Blood centers operate distribution hubs that ship components to hospitals 24 hours a day, seven days a week. Most hospitals keep only a small inventory on hand because blood products are perishable, so they rely on regular replenishment from these centers.

Hospitals place two types of orders. Systematic orders arrive on a set schedule, often daily or several times a week, to restock the hospital’s blood bank. These deliveries follow planned routes that stop at multiple hospitals along the way to keep transportation costs manageable. Emergency orders are different: when a hospital needs a specific product urgently for a patient in crisis, the blood center ships it directly with no stops in between. Getting those emergency units delivered within a strict time window is a key performance measure for blood banks, since delays can be life-threatening.

Who Receives Each Component

Red blood cells go to the widest range of patients. Trauma victims who’ve lost large volumes of blood, surgical patients, people with severe anemia, and newborns with certain immune-related blood disorders all receive red cell transfusions. Hospitals also activate massive transfusion protocols during critical bleeding events like ruptured blood vessels, complicated surgeries, and obstetric emergencies, which can burn through many units in a short time.

Platelets are transfused to patients whose own platelet counts have dropped dangerously low or whose platelets don’t function properly. This commonly happens during chemotherapy, which suppresses the bone marrow, or in people with immune system disorders that destroy platelets. Without enough functioning platelets, even a minor injury can cause uncontrolled bleeding.
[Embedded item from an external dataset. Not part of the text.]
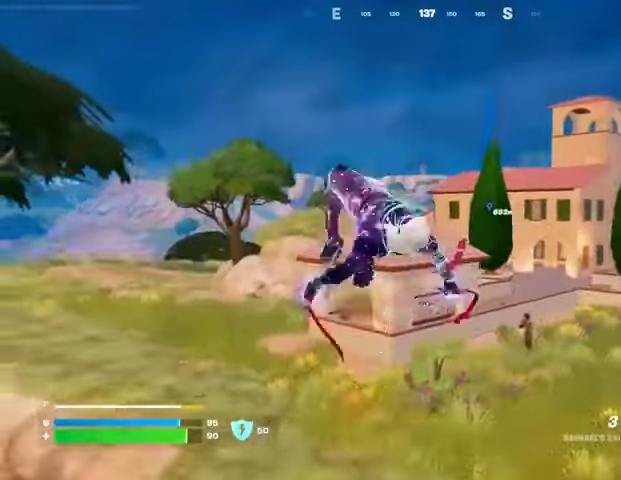
{"buttons": [], "left_stick": "down", "right_stick": "center", "events": []}
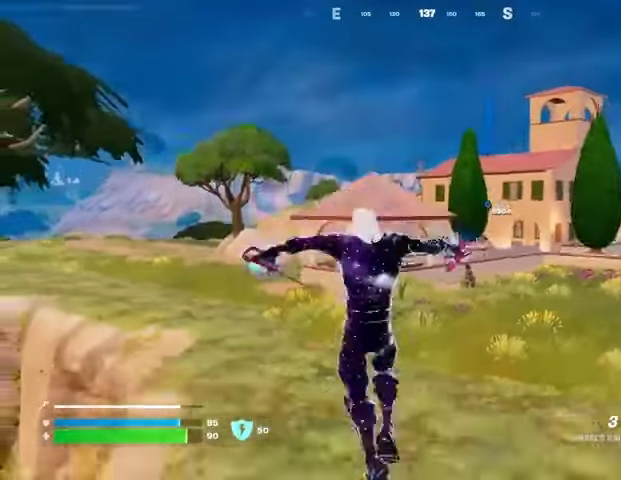
{"buttons": [], "left_stick": "right", "right_stick": "right", "events": [[233, "right_stick", "up-right"], [367, "L2", "down"], [433, "left_stick", "right"], [467, "L2", "up"], [467, "right_stick", "right"]]}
Plasma is used primarily for its clotting factors. Patients with bleeding disorders like hemophilia A, hemophilia B, or von Willebrand disease may need plasma-derived products to replace clotting proteins their bodies don’t produce. Plasma is also used to reverse the effects of blood-thinning medications before emergency surgery and to treat patients with acquired bleeding disorders, which are actually the most common bleeding problems seen in clinical practice.

Rare Blood Types and National Registries

Most donations match common blood types and stay within a regional supply chain. But some people have rare antigen profiles that make finding compatible blood extremely difficult. In the United States, the American Rare Donor Program maintains a national registry of donors with uncommon blood types. When a patient develops antibodies that make standard blood incompatible, the program works with local blood centers across the country to locate and ship a matching unit. Rare donors receive a card documenting their type, and if they move to a new area, the registry can notify the local blood center so that connection isn’t lost.

When Blood Goes to Research

A small fraction of donated blood is used for biomedical research rather than direct patient care. This typically happens when a unit isn’t needed for treatment, perhaps because supply temporarily exceeds demand or the unit is nearing its expiration date. Blood used in research helps advance studies on transfusion safety, disease markers, and new processing techniques. The vast majority of donations, however, go exactly where donors expect: to patients in hospitals who need them.